* [Records from a data collection]
-*-*-
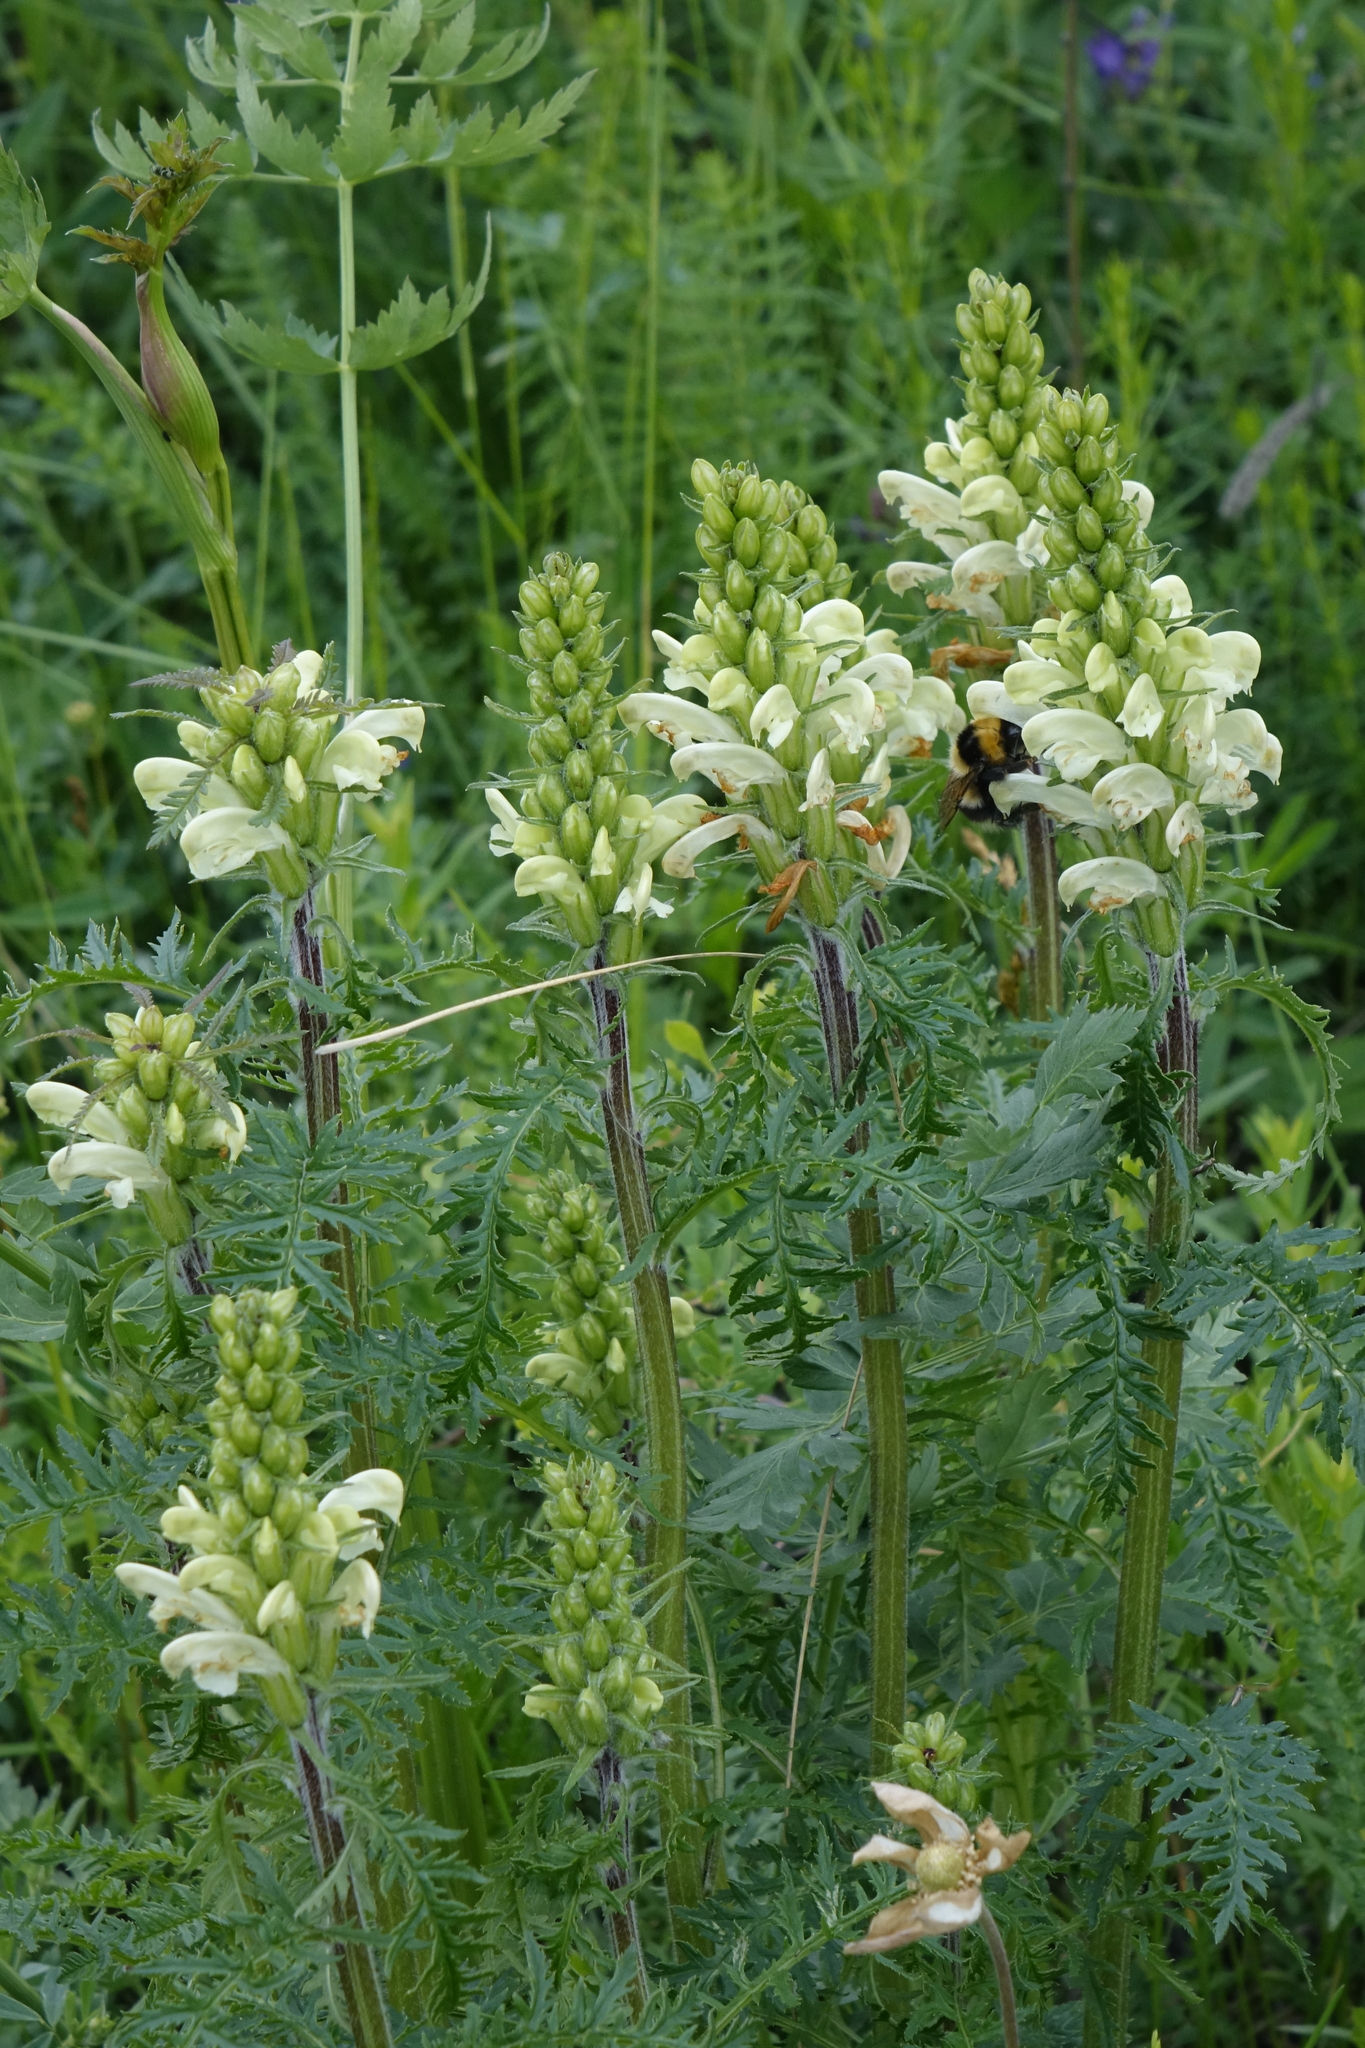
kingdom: Plantae
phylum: Tracheophyta
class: Magnoliopsida
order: Lamiales
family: Orobanchaceae
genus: Pedicularis
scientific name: Pedicularis sibirica
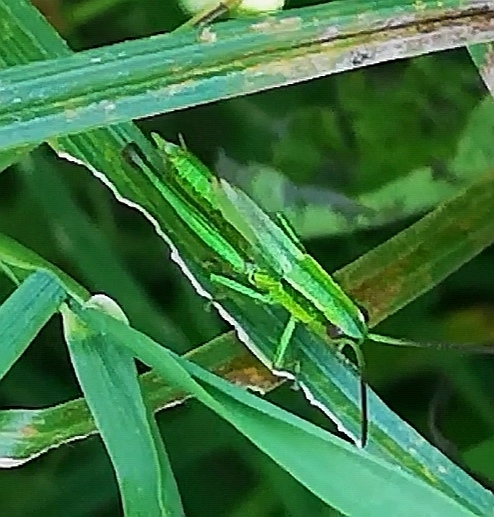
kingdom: Animalia
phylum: Arthropoda
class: Insecta
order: Orthoptera
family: Acrididae
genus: Euthystira
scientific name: Euthystira brachyptera
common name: Small gold grasshopper
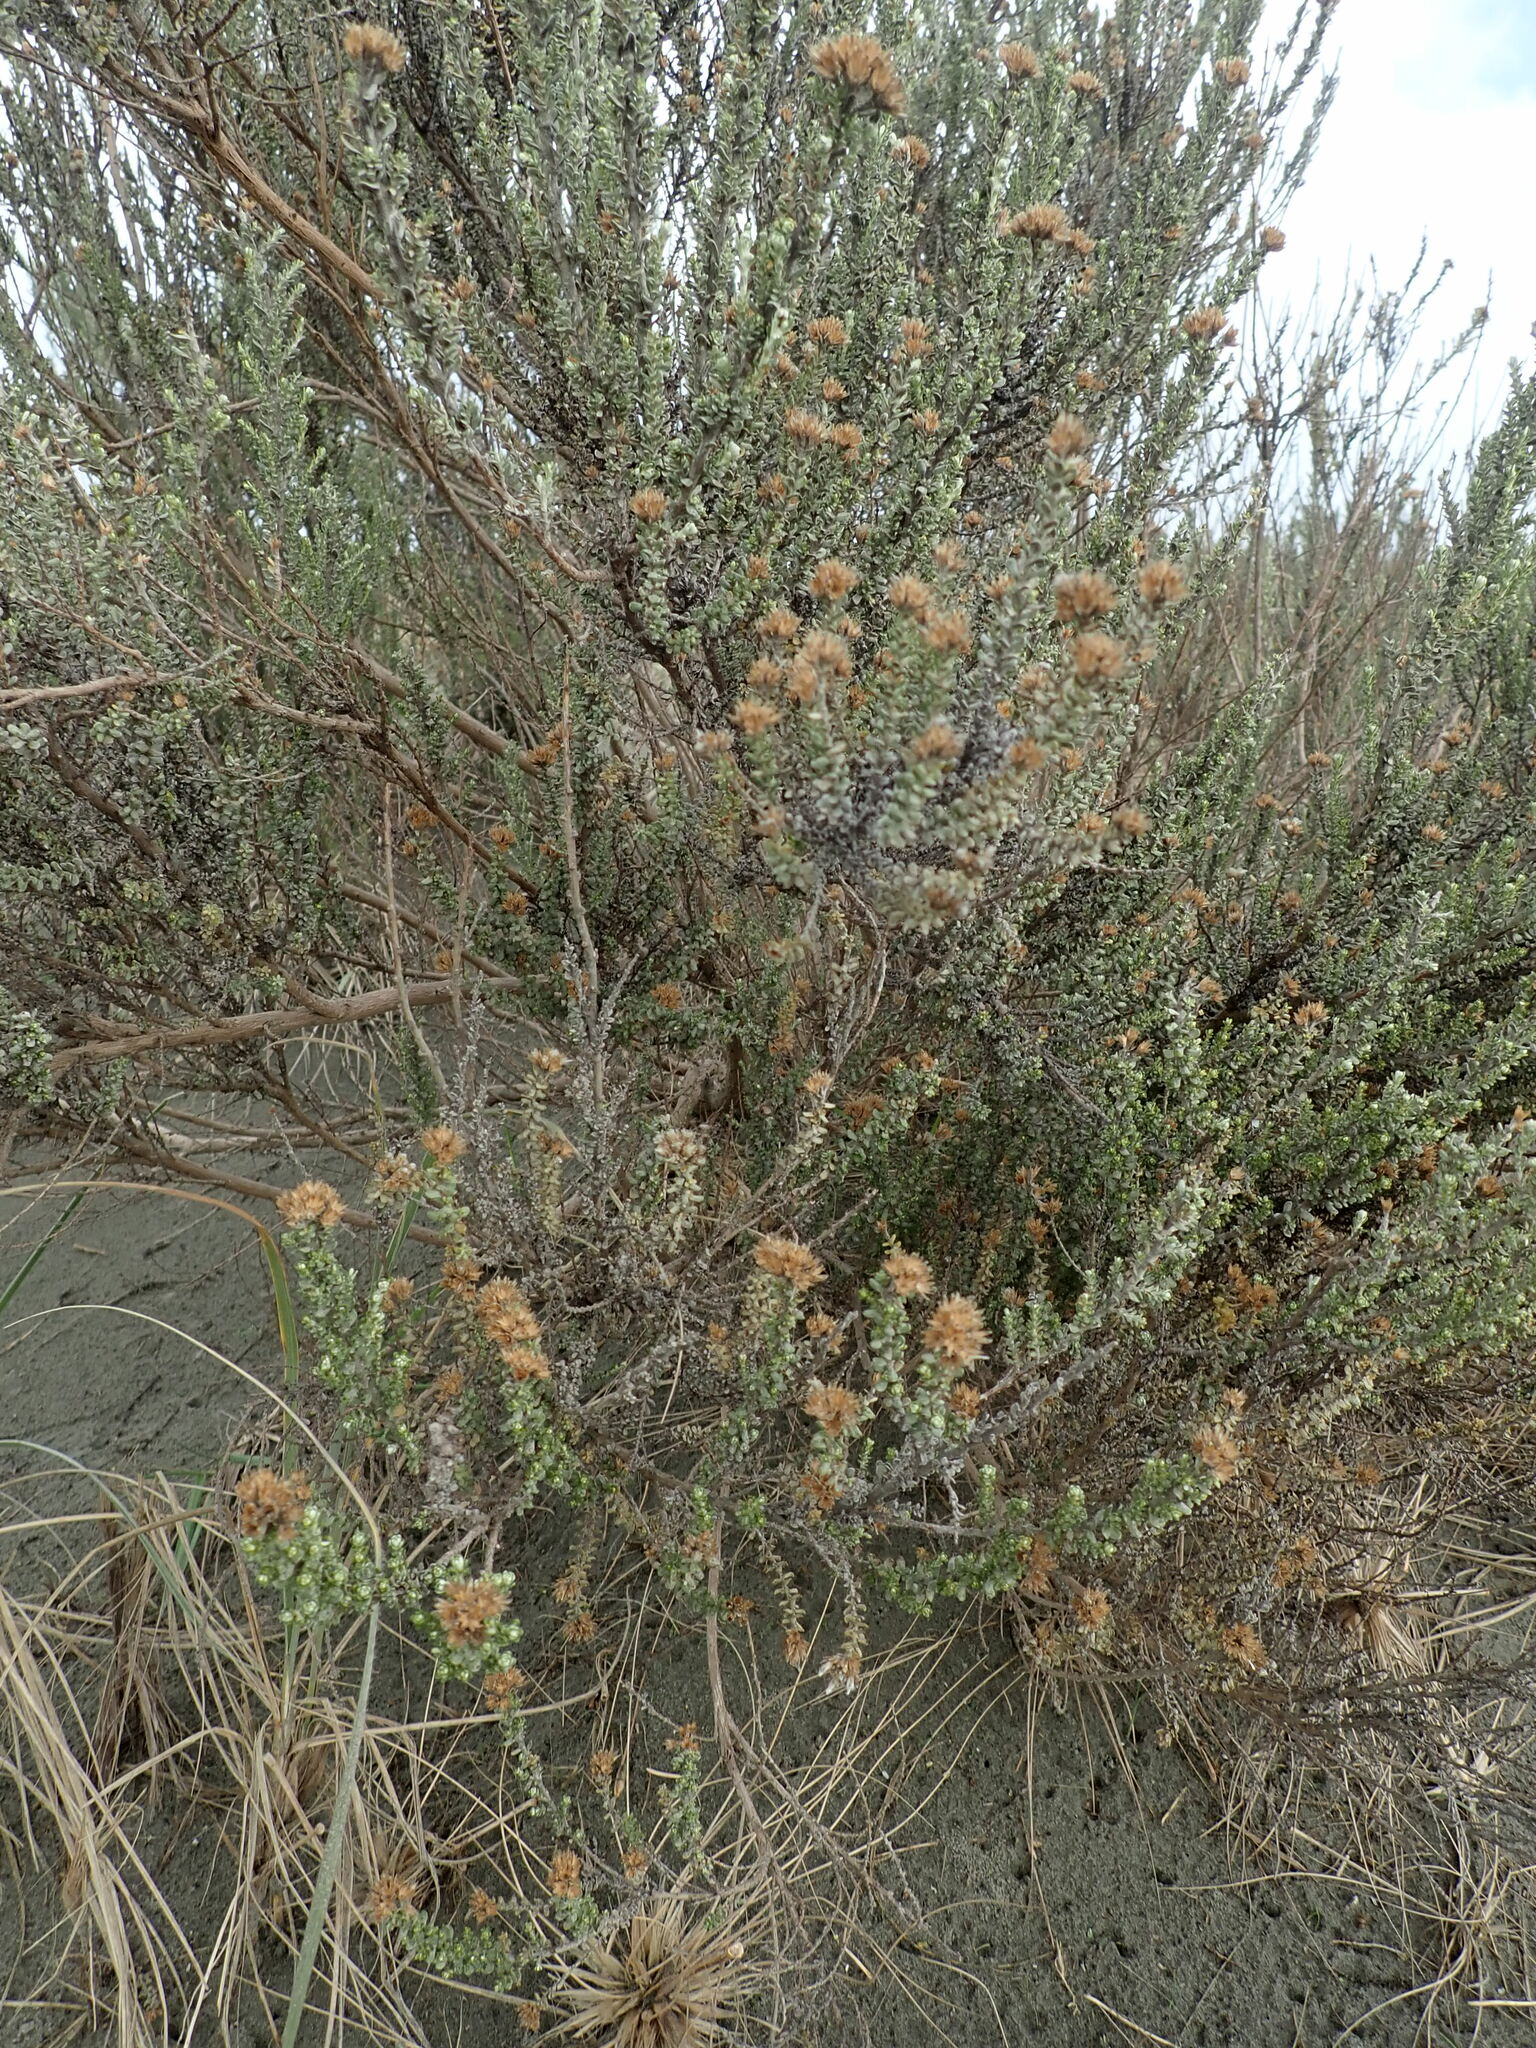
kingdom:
-*-*-
* [THE TASK] Format each line of the data above as a Markdown table with two columns, No. for the row number and Line for the line itself, skipping any blank lines. Leave the pictures out of your answer.

* [EXERCISE RESULT]
| No. | Line |
|---|---|
| 1 | kingdom: Plantae |
| 2 | phylum: Tracheophyta |
| 3 | class: Magnoliopsida |
| 4 | order: Lamiales |
| 5 | family: Orobanchaceae |
| 6 | genus: Pedicularis |
| 7 | scientific name: Pedicularis sibirica |
| 8 | kingdom: Animalia |
| 9 | phylum: Arthropoda |
| 10 | class: Insecta |
| 11 | order: Orthoptera |
| 12 | family: Acrididae |
| 13 | genus: Euthystira |
| 14 | scientific name: Euthystira brachyptera |
| 15 | common name: Small gold grasshopper |
| 16 | kingdom: |